Nicholas Royle is Professor Emeritus of English at the University of Sussex. He has previously taught at the universities of Stirling (Scotland), Tampere (Finland) and Oxford; and has been visiting professor at the universities of Århus (Denmark), Santiago del Compostela (Spain), Turku (Finland), Manitoba (Canada), and Lille (France). He has published many books, including Telepathy and Literature (1991), E.M. Forster (1999), Jacques Derrida (2003), The Uncanny (2003), Veering (2011), How to Read Shakespeare (2014) and Hélène Cixous: Dreamer, Realist, Analyst, Writing (2020), as well as the novels Quilt (2010) and An English Guide to Birdwatching (2017), and Mother: A Memoir (2020). In addition, he is co-author with Andrew Bennett of three books: Elizabeth Bowen and the Dissolution of the Novel (1994), This Thing Called Literature (2015) and An Introduction to Literature, Criticism and Theory (Sixth edition, 2023). His most recent book, David Bowie, Enid Blyton and the Sun Machine, will be appearing in November 2023. Royle is also a managing editor of the Oxford Literary Review and director of Quick Fictions.
Tomislav Brlek graduated English Language and Literature and Spanish Language and Literature. His MA was entitled The Placing of Ted Hughes in Shakespeare Criticism (2002). His doctoral dissertation was from the field of literary theory at the Faculty of Philosophy, University of Zagreb (title: T.S. Eliot in the Context of Contemporary Theory). Since 1996, he works at the Faculty of Philosophy, University of Zagreb. Since 2000, he is a Professor at the Department of Comparative Literature.
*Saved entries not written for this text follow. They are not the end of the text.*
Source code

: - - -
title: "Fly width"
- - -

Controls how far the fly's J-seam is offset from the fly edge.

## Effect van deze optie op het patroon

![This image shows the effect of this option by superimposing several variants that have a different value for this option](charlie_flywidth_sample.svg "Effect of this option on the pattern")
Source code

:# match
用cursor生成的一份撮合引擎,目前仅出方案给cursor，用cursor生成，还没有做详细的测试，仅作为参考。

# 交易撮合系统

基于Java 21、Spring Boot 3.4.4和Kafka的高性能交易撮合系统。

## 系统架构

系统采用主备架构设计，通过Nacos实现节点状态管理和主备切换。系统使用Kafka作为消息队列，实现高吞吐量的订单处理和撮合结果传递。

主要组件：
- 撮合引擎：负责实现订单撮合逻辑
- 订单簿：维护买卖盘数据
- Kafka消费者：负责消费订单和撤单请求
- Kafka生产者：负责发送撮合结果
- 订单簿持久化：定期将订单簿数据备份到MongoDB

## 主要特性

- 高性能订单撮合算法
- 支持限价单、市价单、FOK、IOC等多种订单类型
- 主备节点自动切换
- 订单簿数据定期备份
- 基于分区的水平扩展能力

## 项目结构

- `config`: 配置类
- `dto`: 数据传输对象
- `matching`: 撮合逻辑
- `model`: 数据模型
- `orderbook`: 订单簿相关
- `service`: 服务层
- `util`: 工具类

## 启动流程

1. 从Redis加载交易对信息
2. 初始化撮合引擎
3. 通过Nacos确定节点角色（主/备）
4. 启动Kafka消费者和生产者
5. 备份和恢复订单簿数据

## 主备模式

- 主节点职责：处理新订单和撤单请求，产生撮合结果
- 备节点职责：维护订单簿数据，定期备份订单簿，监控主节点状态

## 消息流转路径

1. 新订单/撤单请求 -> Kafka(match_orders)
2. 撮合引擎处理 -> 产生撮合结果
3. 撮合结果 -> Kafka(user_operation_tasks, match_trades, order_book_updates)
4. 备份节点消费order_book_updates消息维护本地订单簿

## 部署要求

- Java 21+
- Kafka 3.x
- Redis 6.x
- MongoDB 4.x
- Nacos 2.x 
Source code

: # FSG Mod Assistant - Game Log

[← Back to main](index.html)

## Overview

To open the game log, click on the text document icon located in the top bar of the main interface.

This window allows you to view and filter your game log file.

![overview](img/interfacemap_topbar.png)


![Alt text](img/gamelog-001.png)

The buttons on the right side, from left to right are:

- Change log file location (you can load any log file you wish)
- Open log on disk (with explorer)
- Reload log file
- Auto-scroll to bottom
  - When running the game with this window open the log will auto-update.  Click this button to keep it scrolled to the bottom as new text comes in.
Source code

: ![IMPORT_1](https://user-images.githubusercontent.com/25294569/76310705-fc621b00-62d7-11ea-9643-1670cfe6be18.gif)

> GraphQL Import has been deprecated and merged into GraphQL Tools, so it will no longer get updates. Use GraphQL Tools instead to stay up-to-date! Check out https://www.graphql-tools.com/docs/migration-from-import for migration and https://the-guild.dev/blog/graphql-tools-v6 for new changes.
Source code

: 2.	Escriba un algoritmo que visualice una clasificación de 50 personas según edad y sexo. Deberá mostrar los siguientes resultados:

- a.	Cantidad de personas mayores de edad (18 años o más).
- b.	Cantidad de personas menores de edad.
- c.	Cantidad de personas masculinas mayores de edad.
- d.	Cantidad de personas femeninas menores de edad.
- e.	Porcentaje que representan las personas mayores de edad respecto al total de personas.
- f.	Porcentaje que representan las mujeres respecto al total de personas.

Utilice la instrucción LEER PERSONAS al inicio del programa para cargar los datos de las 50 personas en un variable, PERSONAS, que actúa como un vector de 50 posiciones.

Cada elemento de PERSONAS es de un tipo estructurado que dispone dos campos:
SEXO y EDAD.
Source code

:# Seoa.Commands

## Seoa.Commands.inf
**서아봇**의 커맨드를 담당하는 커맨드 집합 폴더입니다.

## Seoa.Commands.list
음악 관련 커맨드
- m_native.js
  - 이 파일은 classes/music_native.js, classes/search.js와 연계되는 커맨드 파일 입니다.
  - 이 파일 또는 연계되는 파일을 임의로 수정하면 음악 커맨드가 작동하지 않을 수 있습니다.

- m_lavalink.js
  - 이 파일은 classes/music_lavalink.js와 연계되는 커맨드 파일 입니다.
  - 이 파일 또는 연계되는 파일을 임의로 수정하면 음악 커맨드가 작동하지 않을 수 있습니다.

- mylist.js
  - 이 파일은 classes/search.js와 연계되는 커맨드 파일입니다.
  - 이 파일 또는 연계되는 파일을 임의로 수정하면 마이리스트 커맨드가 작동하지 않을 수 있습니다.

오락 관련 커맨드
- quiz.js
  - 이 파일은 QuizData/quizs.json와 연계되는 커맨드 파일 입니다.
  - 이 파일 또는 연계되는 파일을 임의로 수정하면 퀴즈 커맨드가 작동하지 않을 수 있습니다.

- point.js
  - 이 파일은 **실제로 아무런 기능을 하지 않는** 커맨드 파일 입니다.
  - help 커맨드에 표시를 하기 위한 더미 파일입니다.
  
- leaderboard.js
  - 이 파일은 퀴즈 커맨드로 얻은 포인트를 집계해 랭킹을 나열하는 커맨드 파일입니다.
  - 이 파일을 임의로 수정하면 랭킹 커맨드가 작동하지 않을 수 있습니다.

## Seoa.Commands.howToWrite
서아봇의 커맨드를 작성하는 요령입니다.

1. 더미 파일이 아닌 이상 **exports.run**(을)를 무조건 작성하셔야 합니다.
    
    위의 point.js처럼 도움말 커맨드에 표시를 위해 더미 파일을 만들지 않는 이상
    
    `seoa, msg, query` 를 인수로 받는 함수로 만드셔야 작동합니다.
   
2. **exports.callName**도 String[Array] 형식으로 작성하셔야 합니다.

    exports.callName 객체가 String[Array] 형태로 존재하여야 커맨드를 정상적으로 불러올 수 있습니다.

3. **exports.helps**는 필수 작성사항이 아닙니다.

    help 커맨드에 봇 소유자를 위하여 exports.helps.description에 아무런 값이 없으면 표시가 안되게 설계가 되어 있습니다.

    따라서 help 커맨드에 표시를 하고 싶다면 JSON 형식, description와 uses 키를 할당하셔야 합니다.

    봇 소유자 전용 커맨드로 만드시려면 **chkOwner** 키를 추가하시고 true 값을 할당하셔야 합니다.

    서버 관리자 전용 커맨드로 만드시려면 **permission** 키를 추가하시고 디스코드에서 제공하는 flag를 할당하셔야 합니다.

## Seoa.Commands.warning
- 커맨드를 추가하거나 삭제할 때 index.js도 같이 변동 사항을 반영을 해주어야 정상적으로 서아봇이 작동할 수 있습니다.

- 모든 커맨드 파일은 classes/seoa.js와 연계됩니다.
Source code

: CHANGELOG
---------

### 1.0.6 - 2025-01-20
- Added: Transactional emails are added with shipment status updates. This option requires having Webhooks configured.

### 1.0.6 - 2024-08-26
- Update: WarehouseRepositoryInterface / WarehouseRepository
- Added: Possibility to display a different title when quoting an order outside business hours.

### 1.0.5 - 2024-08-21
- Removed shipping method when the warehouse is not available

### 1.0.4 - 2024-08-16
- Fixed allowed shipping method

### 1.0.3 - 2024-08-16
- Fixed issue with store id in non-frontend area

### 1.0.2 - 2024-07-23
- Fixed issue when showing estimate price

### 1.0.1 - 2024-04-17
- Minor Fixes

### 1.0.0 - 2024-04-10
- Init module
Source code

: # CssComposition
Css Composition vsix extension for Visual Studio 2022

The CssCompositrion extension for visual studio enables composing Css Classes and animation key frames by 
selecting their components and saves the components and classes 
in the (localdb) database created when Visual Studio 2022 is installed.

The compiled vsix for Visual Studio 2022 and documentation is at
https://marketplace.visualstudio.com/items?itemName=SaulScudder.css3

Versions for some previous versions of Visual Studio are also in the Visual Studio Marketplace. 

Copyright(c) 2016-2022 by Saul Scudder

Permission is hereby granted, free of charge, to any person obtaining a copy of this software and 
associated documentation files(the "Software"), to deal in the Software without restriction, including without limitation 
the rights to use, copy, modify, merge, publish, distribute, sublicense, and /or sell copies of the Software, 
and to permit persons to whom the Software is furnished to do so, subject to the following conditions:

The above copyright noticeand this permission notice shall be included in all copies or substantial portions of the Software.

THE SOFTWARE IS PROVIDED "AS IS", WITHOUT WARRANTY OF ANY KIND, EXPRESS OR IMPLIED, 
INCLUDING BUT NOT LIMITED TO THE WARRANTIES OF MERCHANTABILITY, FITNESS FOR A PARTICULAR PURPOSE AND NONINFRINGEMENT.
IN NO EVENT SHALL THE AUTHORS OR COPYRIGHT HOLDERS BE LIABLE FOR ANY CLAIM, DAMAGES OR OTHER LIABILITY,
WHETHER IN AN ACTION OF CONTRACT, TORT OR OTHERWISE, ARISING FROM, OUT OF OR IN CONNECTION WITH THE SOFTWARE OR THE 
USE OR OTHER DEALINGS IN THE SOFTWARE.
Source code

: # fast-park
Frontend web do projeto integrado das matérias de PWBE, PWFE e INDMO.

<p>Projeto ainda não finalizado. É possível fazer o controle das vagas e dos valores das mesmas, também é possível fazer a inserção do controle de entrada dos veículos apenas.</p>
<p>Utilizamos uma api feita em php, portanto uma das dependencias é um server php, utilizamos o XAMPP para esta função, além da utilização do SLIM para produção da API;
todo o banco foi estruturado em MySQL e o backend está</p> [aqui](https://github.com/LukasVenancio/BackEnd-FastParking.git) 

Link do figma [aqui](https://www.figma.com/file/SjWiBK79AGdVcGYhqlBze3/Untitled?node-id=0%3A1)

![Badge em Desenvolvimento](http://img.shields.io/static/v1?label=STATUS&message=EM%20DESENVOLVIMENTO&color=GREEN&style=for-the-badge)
He is the author of Tvrdi tekst: uvid i nevid moderne hrvatske književnosti (Fraktura: Zaprešić, 2020).
Nemanja Mitrović works as a Research Fellow at the Institute for Philosophy and Social Theory in Belgrade. His research interests are literary theory, the relationship between ethics, philosophy, and literature, and the work of Maurice Blanchot. He completed his Ph.D. study at the University of Aberdeen under the direction of Professor Christopher Fynsk (2014). In 2017, he published a reworked version of his doctoral dissertation entitled The (Im)Possibility of Literature as the Possibility of Ethics (Delere Press, Singapore). From 2018 until 2022, he worked as an Assistant Professor at the Faculty for Media and Communications Belgrade. Together with Maja Bajić, he translated the works of Maurice Blanchot and Jean-Philippe Toussaint.